:: PROBLEMS TO WORK ON ::
(a) In the essay titled "A Little Piece of Heaven," the narrator admits that it is "not true" that a Lee Corso voice spoke in their head. Using the essay, explain why the narrator says this.
(b) In the essay "A Little Piece of Heaven," rewrite the stretch from "We were out" through "at the time.", changing "pig trail" to "country lane".
(c) Answer these questions on the essay "A Little Piece of Heaven."
(i) In what season and year did the couple first see the property?
(ii) How many puppy dogs did the couple have when they talked about moving?
(iii) What did the sign on the driveway say?

:: EXTRACT PROVIDED ::
A Little Piece of Heaven

“Is it possible for home to be a person and not a place?” ― Stephanie Perkins, Anna and the French Kiss

“Home isn’t where you’re from, it’s where you find light when all grows dark.” ― Pierce Brown, Golden Son

“Outside the Front Gate”

We were separated from our “little piece of heaven” in the foothills of the Blue Ridge in the late summer of 1987 by a chain link fence and a locked gate with a puppy dog emblem on top. To ensure we didn’t venture in was a huge, bearlike dog. He was quiet but eyeing us warily from what I assumed was a garage but could have been the Blue Ridge’s largest doghouse. We didn’t know at the time that this would be our little piece of heaven but there was a sign on the driveway saying, “For Sale.”

“Sometimes you don’t know you are lost until you are found.”

We were out making memories as we did back then. Driving unknown roads hoping to get lost on some winding pig trail. Gas was cheaper and our car a steed to find adventure. It would be the beginning of many such adventures but none as important as this one.

We talked about the need to move into something larger. Something rundown we could renovate…a couple of acres of land to surround it. Somewhere we could spread out a bit. Something better for two people and three puppy dogs than a condominium. Somewhere to make memories. This was it we just didn’t know it at the time.

My bride exclaimed, “This is perfect.” “Not so fast” my Lee Corso voice said in my head. That’s not true, I didn’t know much about Lee Corso thirty-six years ago and don’t think ESPN’s Game Day existed. What was true was that there would be many pig trails and switch backs before it became “our little piece of heaven.”

:: DATASET ::
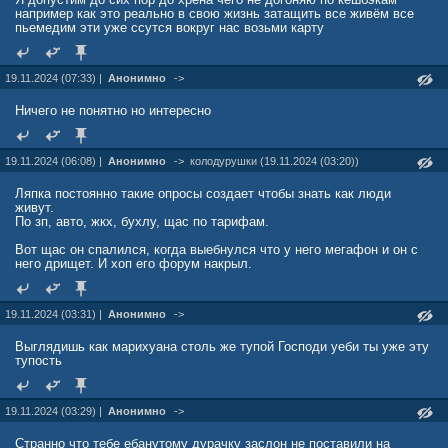
например как это реально в свою жизнь затащить все живём все
пьемедим эти уже ссутся вокруг нас возьми карту
19.11.2024 (07:33) |
Анонимно
->
Ничего не понятно но интересно
19.11.2024 (06:08) |
Анонимно
->
колодурушки (19.11.2024 (03:20))
Ляпка постоянно такие опросы создает чтобы знать как люди
живут.
По зп, авто, жкх, бухлу, щас по тарифам.
Вот щас он спалился, когда выебнулся что у него мегафон и он с
него дрищет. И хоп его форум накрыл.
19.11.2024 (03:31) |
Анонимно
->
Выглядишь как марихуана столь же тупой Господи уеби ты уже эту
тупость
19.11.2024 (03:29) |
Анонимно
->
Странно что тебе ебанутому дурачку заслон не поставили на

:: ACTIVITY ANSWERS ::
(a) The narrator says it is not true because, thirty-six years ago, they didn't know much about Lee Corso. They also don't think ESPN's Game Day existed then, so that voice could not have been in their head at the time.

(b)
We were out making memories as we did back then. Driving unknown roads hoping to get lost on some winding country lane. Gas was cheaper and our car a steed to find adventure. It would be the beginning of many such adventures but none as important as this one.

We talked about the need to move into something larger. Something rundown we could renovate…a couple of acres of land to surround it. Somewhere we could spread out a bit. Something better for two people and three puppy dogs than a condominium. Somewhere to make memories. This was it we just didn’t know it at the time.

(c)
(i) The late summer of 1987.
(ii) Three.
(iii) "For Sale."